When dealing with massive amounts of data at scale, it’s important to have state of the art infrastructure and algorithms that can make sense of all that information. I lead the Data Analytics Infrastructure team at LinkedIn; we work on core infrastructure components such as Hadoop and Spark, as well as develop other infrastructure to support analytics use cases. Our work helps all of LinkedIn meet the challenges involved with ingesting, managing and analyzing large amounts of data and helps us build better, more relevant data products.

At this year’s Hadoop Summit in San Jose, my colleague Shirshanka Das and I are giving a talk on our experience building a real-time, self-service data analytics ecosystem. We will talk about Gobblin (a unified data ingestion platform), Cubert (a highly performant computation framework for Hadoop) and WhereHows (a unified metadata platform). We will also talk about Pinot, a highly innovative distributed OLAP engine that we built at LinkedIn, which has allowed us to build highly interactive and real-time analytics products. If you’ll be at Hadoop Summit , please join us Thursday afternoon to learn more, and come say hi after the talk.
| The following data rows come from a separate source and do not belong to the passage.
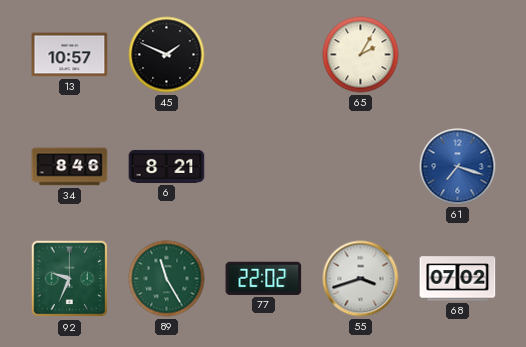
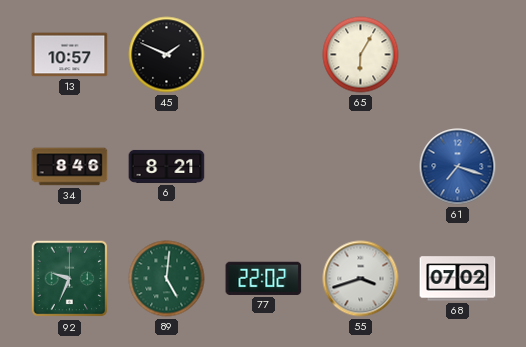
65: 2:05 -> 6:05
89: 11:25 -> 5:01
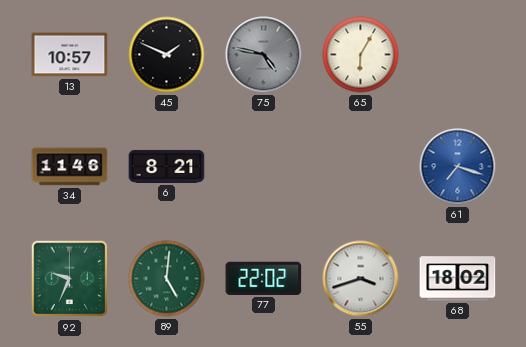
75: none -> 4:47
34: 8:46 -> 11:46
68: 07:02 -> 18:02
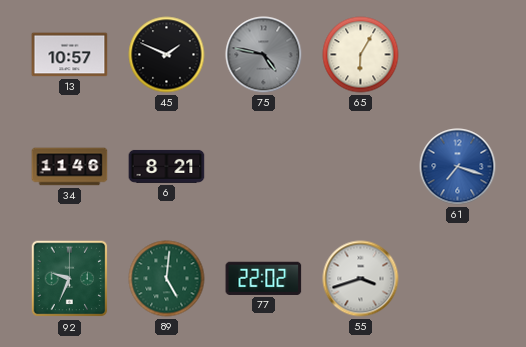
68: 18:02 -> none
Bigger, Faster, Easier: Building a real-time, self-service data analytics ecosystem at LinkedIn

Time: 2:20 pm
Date: Thursday, June 11
Place: Grand Ballroom 220A at the San Jose Convention Center

Big Data can often overwhelm enterprises due to the technology stack’s relative immaturity and the still unsolved challenges in large scale data ingestion, data management, speed of computation and query serving. At a higher level, business analysts and data scientists continue to face challenges in data discovery, insights exploration and creation as well as operationalizing their dashboards. Learn how LinkedIn is addressing these problems using a layered approach on top of Hadoop-based technologies. We’ll cover specific innovations around large scale data ingestion, OLAP computation and serving, data lineage and business intelligence as well as how we leverage the lambda architecture.